◆ Material provided ◆
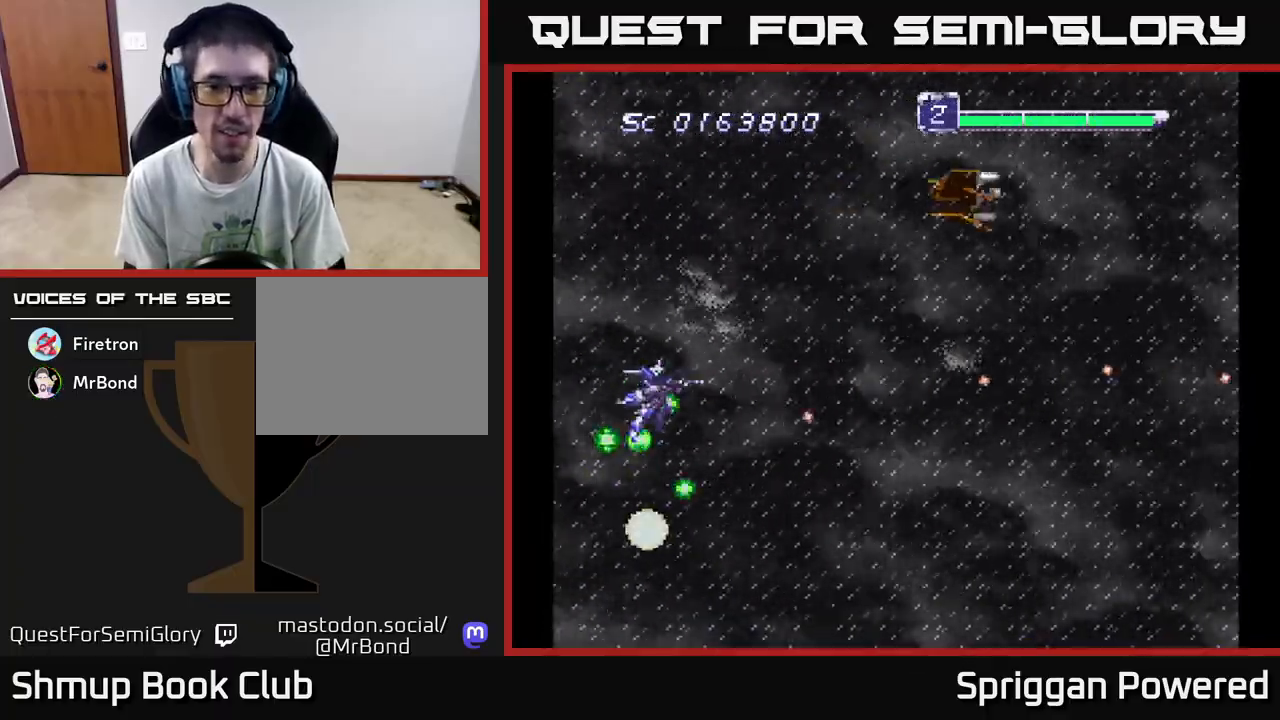
{"buttons": ["DPAD_UP", "DPAD_RIGHT"], "events": [[67, "A", "down"], [67, "DPAD_RIGHT", "down"], [83, "DPAD_UP", "up"], [117, "DPAD_DOWN", "down"], [117, "DPAD_RIGHT", "up"], [150, "A", "up"], [233, "A", "down"], [317, "A", "up"], [367, "DPAD_RIGHT", "down"], [383, "DPAD_DOWN", "up"], [400, "A", "down"], [433, "DPAD_UP", "down"], [483, "A", "up"]]}
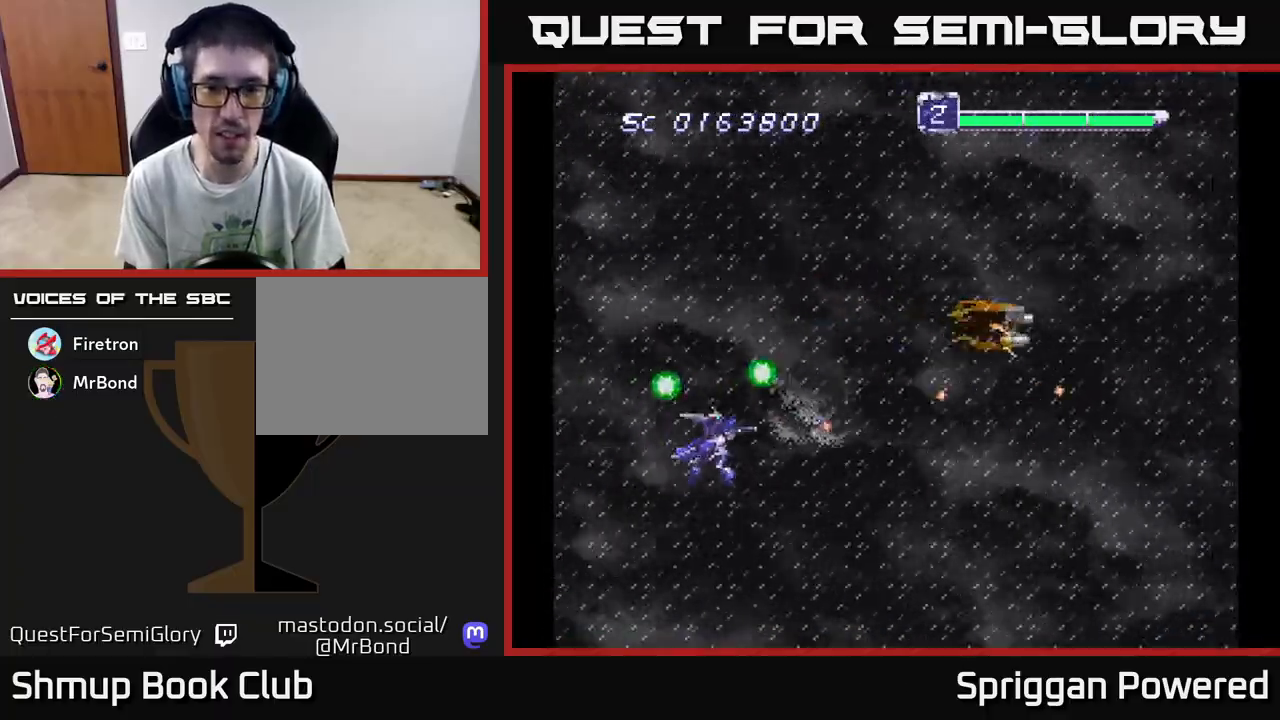
{"buttons": ["DPAD_LEFT"]}
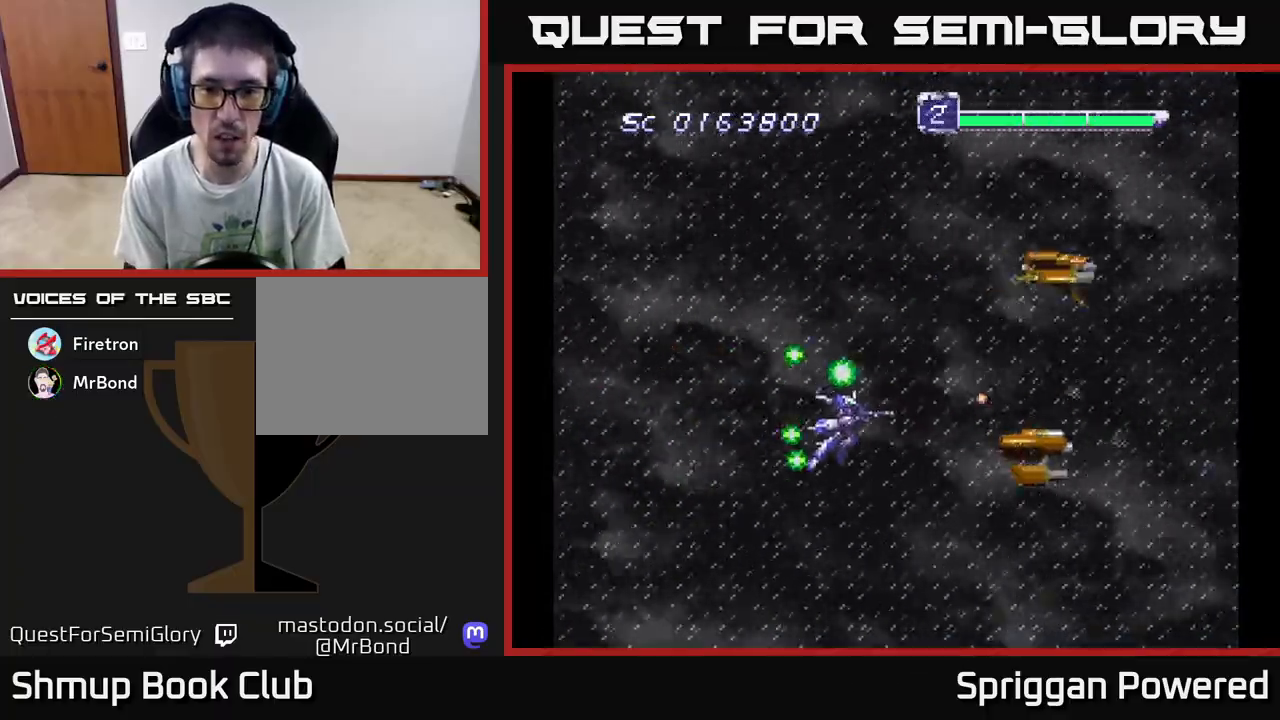
{"buttons": ["DPAD_UP", "DPAD_LEFT"]}
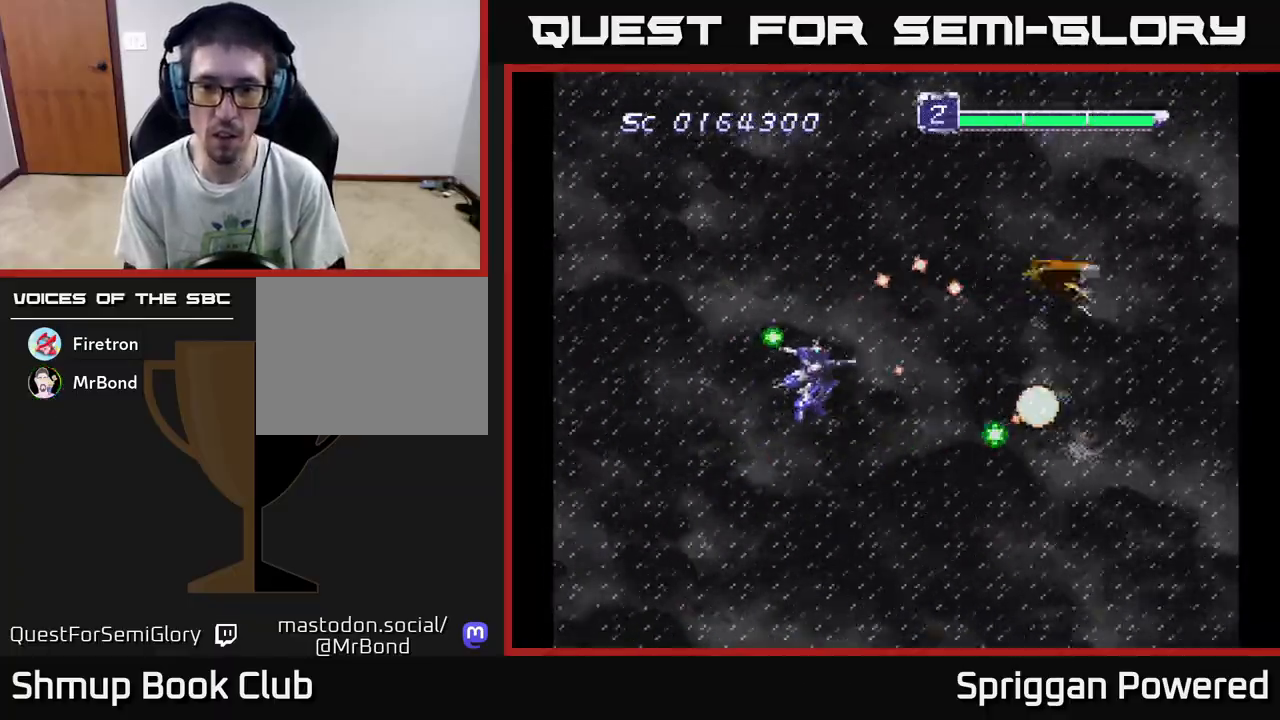
{"buttons": ["A"], "events": [[17, "A", "down"], [83, "A", "up"], [100, "DPAD_UP", "up"], [150, "A", "down"], [150, "DPAD_DOWN", "down"], [233, "A", "up"], [317, "A", "down"], [350, "DPAD_DOWN", "up"], [367, "DPAD_LEFT", "up"], [433, "A", "up"], [450, "A", "down"]]}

◆ Aim of the task ◆
Return each line of the data above that includes the word "events".

◆ Written answer ◆
{"buttons": ["DPAD_UP", "DPAD_RIGHT"], "events": [[67, "A", "down"], [67, "DPAD_RIGHT", "down"], [83, "DPAD_UP", "up"], [117, "DPAD_DOWN", "down"], [117, "DPAD_RIGHT", "up"], [150, "A", "up"], [233, "A", "down"], [317, "A", "up"], [367, "DPAD_RIGHT", "down"], [383, "DPAD_DOWN", "up"], [400, "A", "down"], [433, "DPAD_UP", "down"], [483, "A", "up"]]}
{"buttons": ["A"], "events": [[17, "A", "down"], [83, "A", "up"], [100, "DPAD_UP", "up"], [150, "A", "down"], [150, "DPAD_DOWN", "down"], [233, "A", "up"], [317, "A", "down"], [350, "DPAD_DOWN", "up"], [367, "DPAD_LEFT", "up"], [433, "A", "up"], [450, "A", "down"]]}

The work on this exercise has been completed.